A detail from Vincent van Gogh’s Scène de rue à Montmartre
A detail from Scène de rue à Montmartre, which is expected to fetch €5m-€8m when it goes on sale in March. Photograph: WestImage - Art Digital Studio/Sotheby’s
A detail from Scène de rue à Montmartre, which is expected to fetch €5m-€8m when it goes on sale in March. Photograph: WestImage - Art Digital Studio/Sotheby’s

Last modified on Thu 25 Feb 2021 00.09 EST

A major Paris work by Vincent van Gogh that has been part of the same French family’s private collection for more than a century is to go on public display for the first time since it was painted in the spring of 1887.

Scène de rue à Montmartre is part of a very rare series depicting the celebrated Moulin de la Galette, on the hilltop overlooking the capital, painted during the two years the Dutch artist spent sharing an apartment with his brother Theo on rue Lepic.

Acquired by a French collector in 1920, it has remained in the same family ever since and never been shown in public, despite being listed in seven catalogues. It will be exhibited in London, Amsterdam and Paris before being sold by Sotheby’s in March when it is expected to fetch between €5m (£4.3m) and €8m.

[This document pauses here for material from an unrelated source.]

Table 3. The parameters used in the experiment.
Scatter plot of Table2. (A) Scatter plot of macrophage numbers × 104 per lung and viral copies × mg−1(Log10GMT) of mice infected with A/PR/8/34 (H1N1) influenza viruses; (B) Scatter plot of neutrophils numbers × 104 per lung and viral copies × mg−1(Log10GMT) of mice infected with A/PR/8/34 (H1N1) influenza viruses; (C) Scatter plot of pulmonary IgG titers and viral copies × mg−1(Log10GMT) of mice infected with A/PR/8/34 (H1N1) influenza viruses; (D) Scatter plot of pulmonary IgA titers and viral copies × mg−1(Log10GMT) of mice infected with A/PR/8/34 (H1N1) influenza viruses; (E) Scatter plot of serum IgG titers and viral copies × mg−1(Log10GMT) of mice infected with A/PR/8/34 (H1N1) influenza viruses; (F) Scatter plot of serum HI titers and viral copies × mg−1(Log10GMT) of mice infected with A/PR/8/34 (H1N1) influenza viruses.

“Very few paintings from Van Gogh’s Montmartre period remain in private hands – most are in the collections of prestigious museums around the world,” said Aurélie Vandevoorde of the auctioneer’s impressionist and modern art department in France. “The appearance on the market of a painting of this calibre, from such an iconic series, undoubtedly marks a major event.”

Claudia Mercier of the auction house Mirabaud Mercier, which is associated with the sale, said the work was “captivating”.

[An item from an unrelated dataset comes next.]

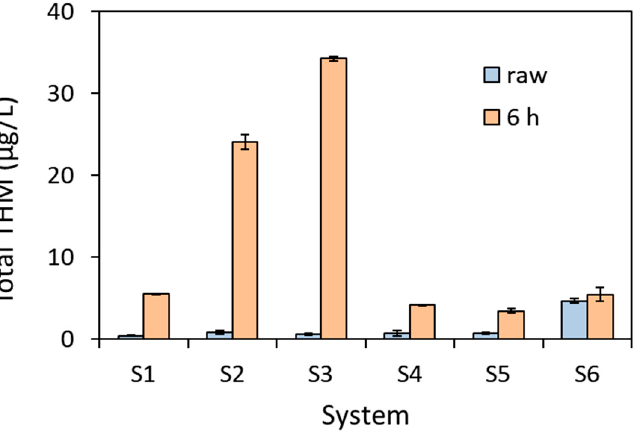
Figure 2. Total trihalomethane concentrations in raw water and water treated for 6 h.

The painting shows the Moulin Dubray or Moulin à Poivre, a Montmartre windmill destroyed in 1911, along with the entrance of the Moulin de la Galette enclosure topped with decorative lanterns, and a carousel behind the wooden fence.

Montmartre, also known as La Butte, was being rapidly transformed at the time from rural village to brash amusement district, popular with Parisians for its cafes and with a generation of artists, intellectuals and writers for its bohemian atmosphere.

Van Gogh’s two years in Paris from 1886 to February 1888, when he left for Arles, are widely seen as laying the foundation for his later unique style, exposing him to the influence of impressionists such as Monet and Pissarro but also a younger generation of artists including Paul Signac, Émile Bernard and Henri de Toulouse-Lautrec.